Top of Source records
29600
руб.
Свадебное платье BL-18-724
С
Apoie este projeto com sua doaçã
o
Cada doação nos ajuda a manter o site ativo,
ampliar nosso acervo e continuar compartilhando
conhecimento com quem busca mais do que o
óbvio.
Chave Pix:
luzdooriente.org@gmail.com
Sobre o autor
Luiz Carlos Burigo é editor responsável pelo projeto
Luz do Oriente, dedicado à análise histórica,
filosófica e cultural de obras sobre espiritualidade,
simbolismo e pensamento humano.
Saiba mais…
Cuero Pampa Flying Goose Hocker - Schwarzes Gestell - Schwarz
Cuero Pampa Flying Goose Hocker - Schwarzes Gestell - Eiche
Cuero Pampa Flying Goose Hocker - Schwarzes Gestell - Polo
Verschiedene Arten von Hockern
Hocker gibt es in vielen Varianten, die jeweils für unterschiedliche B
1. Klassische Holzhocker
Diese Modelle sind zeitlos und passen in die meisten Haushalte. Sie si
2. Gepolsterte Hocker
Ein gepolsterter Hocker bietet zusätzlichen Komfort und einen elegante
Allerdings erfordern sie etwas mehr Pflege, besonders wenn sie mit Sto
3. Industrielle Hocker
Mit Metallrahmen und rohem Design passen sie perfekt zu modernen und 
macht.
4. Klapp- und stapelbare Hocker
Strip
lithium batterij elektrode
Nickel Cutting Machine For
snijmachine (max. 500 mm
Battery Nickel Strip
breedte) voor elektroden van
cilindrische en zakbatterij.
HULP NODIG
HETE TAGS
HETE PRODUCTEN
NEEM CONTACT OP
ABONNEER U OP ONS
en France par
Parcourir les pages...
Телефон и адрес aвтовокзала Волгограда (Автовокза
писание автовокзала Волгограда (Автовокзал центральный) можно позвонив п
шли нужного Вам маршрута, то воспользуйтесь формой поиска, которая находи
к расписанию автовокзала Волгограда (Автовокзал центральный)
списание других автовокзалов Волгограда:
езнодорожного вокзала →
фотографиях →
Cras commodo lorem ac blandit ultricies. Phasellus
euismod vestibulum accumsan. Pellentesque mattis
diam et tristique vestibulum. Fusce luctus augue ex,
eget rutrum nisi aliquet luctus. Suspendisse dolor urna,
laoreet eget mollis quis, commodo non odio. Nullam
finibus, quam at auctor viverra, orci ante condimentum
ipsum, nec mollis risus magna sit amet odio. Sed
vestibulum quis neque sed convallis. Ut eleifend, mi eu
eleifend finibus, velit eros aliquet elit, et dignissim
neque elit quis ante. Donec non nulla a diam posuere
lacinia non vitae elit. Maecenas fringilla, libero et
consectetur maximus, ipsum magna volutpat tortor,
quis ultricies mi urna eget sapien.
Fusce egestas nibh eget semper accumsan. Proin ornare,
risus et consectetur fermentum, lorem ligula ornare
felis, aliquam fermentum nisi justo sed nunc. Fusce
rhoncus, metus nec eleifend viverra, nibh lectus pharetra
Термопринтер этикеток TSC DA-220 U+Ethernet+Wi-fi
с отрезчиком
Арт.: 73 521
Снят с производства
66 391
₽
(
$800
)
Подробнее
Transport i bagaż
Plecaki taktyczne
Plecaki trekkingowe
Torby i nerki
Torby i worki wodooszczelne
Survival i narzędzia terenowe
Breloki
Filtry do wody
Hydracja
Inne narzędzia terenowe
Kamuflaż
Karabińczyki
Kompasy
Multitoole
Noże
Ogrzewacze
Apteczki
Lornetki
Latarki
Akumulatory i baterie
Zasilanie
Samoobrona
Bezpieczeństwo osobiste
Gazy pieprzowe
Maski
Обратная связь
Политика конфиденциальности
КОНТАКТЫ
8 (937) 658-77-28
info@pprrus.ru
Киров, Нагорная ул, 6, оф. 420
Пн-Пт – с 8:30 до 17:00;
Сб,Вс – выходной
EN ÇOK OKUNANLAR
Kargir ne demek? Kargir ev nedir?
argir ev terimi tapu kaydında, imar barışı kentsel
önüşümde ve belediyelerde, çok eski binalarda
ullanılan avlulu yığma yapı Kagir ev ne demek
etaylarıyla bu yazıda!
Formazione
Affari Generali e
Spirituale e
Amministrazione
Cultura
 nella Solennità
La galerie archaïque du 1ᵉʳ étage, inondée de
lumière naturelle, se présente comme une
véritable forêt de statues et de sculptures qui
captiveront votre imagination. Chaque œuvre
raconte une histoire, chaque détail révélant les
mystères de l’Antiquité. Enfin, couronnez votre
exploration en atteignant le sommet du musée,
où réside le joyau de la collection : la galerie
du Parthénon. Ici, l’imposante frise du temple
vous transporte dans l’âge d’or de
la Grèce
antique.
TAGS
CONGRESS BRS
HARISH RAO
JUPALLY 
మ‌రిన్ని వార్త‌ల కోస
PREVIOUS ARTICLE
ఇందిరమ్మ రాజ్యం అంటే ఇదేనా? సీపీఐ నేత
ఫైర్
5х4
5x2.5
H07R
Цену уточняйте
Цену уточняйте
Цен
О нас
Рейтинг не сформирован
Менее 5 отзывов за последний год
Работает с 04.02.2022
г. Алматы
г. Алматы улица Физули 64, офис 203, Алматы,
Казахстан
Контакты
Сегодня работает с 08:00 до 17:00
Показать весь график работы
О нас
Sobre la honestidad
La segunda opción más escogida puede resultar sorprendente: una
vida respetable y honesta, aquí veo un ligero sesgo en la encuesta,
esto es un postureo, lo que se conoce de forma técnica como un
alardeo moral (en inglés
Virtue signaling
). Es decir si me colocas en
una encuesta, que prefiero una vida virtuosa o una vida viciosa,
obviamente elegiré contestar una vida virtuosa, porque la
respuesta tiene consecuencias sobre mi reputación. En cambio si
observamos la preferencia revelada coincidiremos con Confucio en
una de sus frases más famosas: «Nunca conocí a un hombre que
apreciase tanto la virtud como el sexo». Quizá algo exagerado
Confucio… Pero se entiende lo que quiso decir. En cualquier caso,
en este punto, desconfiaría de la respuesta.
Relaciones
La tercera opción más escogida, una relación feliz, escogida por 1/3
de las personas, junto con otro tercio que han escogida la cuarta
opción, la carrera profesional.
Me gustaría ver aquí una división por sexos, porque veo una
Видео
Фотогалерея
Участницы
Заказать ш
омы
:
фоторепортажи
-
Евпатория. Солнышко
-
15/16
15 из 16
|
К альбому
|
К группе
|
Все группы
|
Bottom of Source records
◆ **Directions**: Copy all of the data above verbatim, line for line, changing nothing.

◆ **Solved problem**:
29600
руб.
Свадебное платье BL-18-724
С
Apoie este projeto com sua doaçã
o
Cada doação nos ajuda a manter o site ativo,
ampliar nosso acervo e continuar compartilhando
conhecimento com quem busca mais do que o
óbvio.
Chave Pix:
luzdooriente.org@gmail.com
Sobre o autor
Luiz Carlos Burigo é editor responsável pelo projeto
Luz do Oriente, dedicado à análise histórica,
filosófica e cultural de obras sobre espiritualidade,
simbolismo e pensamento humano.
Saiba mais…
Cuero Pampa Flying Goose Hocker - Schwarzes Gestell - Schwarz
Cuero Pampa Flying Goose Hocker - Schwarzes Gestell - Eiche
Cuero Pampa Flying Goose Hocker - Schwarzes Gestell - Polo
Verschiedene Arten von Hockern
Hocker gibt es in vielen Varianten, die jeweils für unterschiedliche B
1. Klassische Holzhocker
Diese Modelle sind zeitlos und passen in die meisten Haushalte. Sie si
2. Gepolsterte Hocker
Ein gepolsterter Hocker bietet zusätzlichen Komfort und einen elegante
Allerdings erfordern sie etwas mehr Pflege, besonders wenn sie mit Sto
3. Industrielle Hocker
Mit Metallrahmen und rohem Design passen sie perfekt zu modernen und 
macht.
4. Klapp- und stapelbare Hocker
Strip
lithium batterij elektrode
Nickel Cutting Machine For
snijmachine (max. 500 mm
Battery Nickel Strip
breedte) voor elektroden van
cilindrische en zakbatterij.
HULP NODIG
HETE TAGS
HETE PRODUCTEN
NEEM CONTACT OP
ABONNEER U OP ONS
en France par
Parcourir les pages...
Телефон и адрес aвтовокзала Волгограда (Автовокза
писание автовокзала Волгограда (Автовокзал центральный) можно позвонив п
шли нужного Вам маршрута, то воспользуйтесь формой поиска, которая находи
к расписанию автовокзала Волгограда (Автовокзал центральный)
списание других автовокзалов Волгограда:
езнодорожного вокзала →
фотографиях →
Cras commodo lorem ac blandit ultricies. Phasellus
euismod vestibulum accumsan. Pellentesque mattis
diam et tristique vestibulum. Fusce luctus augue ex,
eget rutrum nisi aliquet luctus. Suspendisse dolor urna,
laoreet eget mollis quis, commodo non odio. Nullam
finibus, quam at auctor viverra, orci ante condimentum
ipsum, nec mollis risus magna sit amet odio. Sed
vestibulum quis neque sed convallis. Ut eleifend, mi eu
eleifend finibus, velit eros aliquet elit, et dignissim
neque elit quis ante. Donec non nulla a diam posuere
lacinia non vitae elit. Maecenas fringilla, libero et
consectetur maximus, ipsum magna volutpat tortor,
quis ultricies mi urna eget sapien.
Fusce egestas nibh eget semper accumsan. Proin ornare,
risus et consectetur fermentum, lorem ligula ornare
felis, aliquam fermentum nisi justo sed nunc. Fusce
rhoncus, metus nec eleifend viverra, nibh lectus pharetra
Термопринтер этикеток TSC DA-220 U+Ethernet+Wi-fi
с отрезчиком
Арт.: 73 521
Снят с производства
66 391
₽
(
$800
)
Подробнее
Transport i bagaż
Plecaki taktyczne
Plecaki trekkingowe
Torby i nerki
Torby i worki wodooszczelne
Survival i narzędzia terenowe
Breloki
Filtry do wody
Hydracja
Inne narzędzia terenowe
Kamuflaż
Karabińczyki
Kompasy
Multitoole
Noże
Ogrzewacze
Apteczki
Lornetki
Latarki
Akumulatory i baterie
Zasilanie
Samoobrona
Bezpieczeństwo osobiste
Gazy pieprzowe
Maski
Обратная связь
Политика конфиденциальности
КОНТАКТЫ
8 (937) 658-77-28
info@pprrus.ru
Киров, Нагорная ул, 6, оф. 420
Пн-Пт – с 8:30 до 17:00;
Сб,Вс – выходной
EN ÇOK OKUNANLAR
Kargir ne demek? Kargir ev nedir?
argir ev terimi tapu kaydında, imar barışı kentsel
önüşümde ve belediyelerde, çok eski binalarda
ullanılan avlulu yığma yapı Kagir ev ne demek
etaylarıyla bu yazıda!
Formazione
Affari Generali e
Spirituale e
Amministrazione
Cultura
 nella Solennità
La galerie archaïque du 1ᵉʳ étage, inondée de
lumière naturelle, se présente comme une
véritable forêt de statues et de sculptures qui
captiveront votre imagination. Chaque œuvre
raconte une histoire, chaque détail révélant les
mystères de l’Antiquité. Enfin, couronnez votre
exploration en atteignant le sommet du musée,
où réside le joyau de la collection : la galerie
du Parthénon. Ici, l’imposante frise du temple
vous transporte dans l’âge d’or de
la Grèce
antique.
TAGS
CONGRESS BRS
HARISH RAO
JUPALLY 
మ‌రిన్ని వార్త‌ల కోస
PREVIOUS ARTICLE
ఇందిరమ్మ రాజ్యం అంటే ఇదేనా? సీపీఐ నేత
ఫైర్
5х4
5x2.5
H07R
Цену уточняйте
Цену уточняйте
Цен
О нас
Рейтинг не сформирован
Менее 5 отзывов за последний год
Работает с 04.02.2022
г. Алматы
г. Алматы улица Физули 64, офис 203, Алматы,
Казахстан
Контакты
Сегодня работает с 08:00 до 17:00
Показать весь график работы
О нас
Sobre la honestidad
La segunda opción más escogida puede resultar sorprendente: una
vida respetable y honesta, aquí veo un ligero sesgo en la encuesta,
esto es un postureo, lo que se conoce de forma técnica como un
alardeo moral (en inglés
Virtue signaling
). Es decir si me colocas en
una encuesta, que prefiero una vida virtuosa o una vida viciosa,
obviamente elegiré contestar una vida virtuosa, porque la
respuesta tiene consecuencias sobre mi reputación. En cambio si
observamos la preferencia revelada coincidiremos con Confucio en
una de sus frases más famosas: «Nunca conocí a un hombre que
apreciase tanto la virtud como el sexo». Quizá algo exagerado
Confucio… Pero se entiende lo que quiso decir. En cualquier caso,
en este punto, desconfiaría de la respuesta.
Relaciones
La tercera opción más escogida, una relación feliz, escogida por 1/3
de las personas, junto con otro tercio que han escogida la cuarta
opción, la carrera profesional.
Me gustaría ver aquí una división por sexos, porque veo una
Видео
Фотогалерея
Участницы
Заказать ш
омы
:
фоторепортажи
-
Евпатория. Солнышко
-
15/16
15 из 16
|
К альбому
|
К группе
|
Все группы
|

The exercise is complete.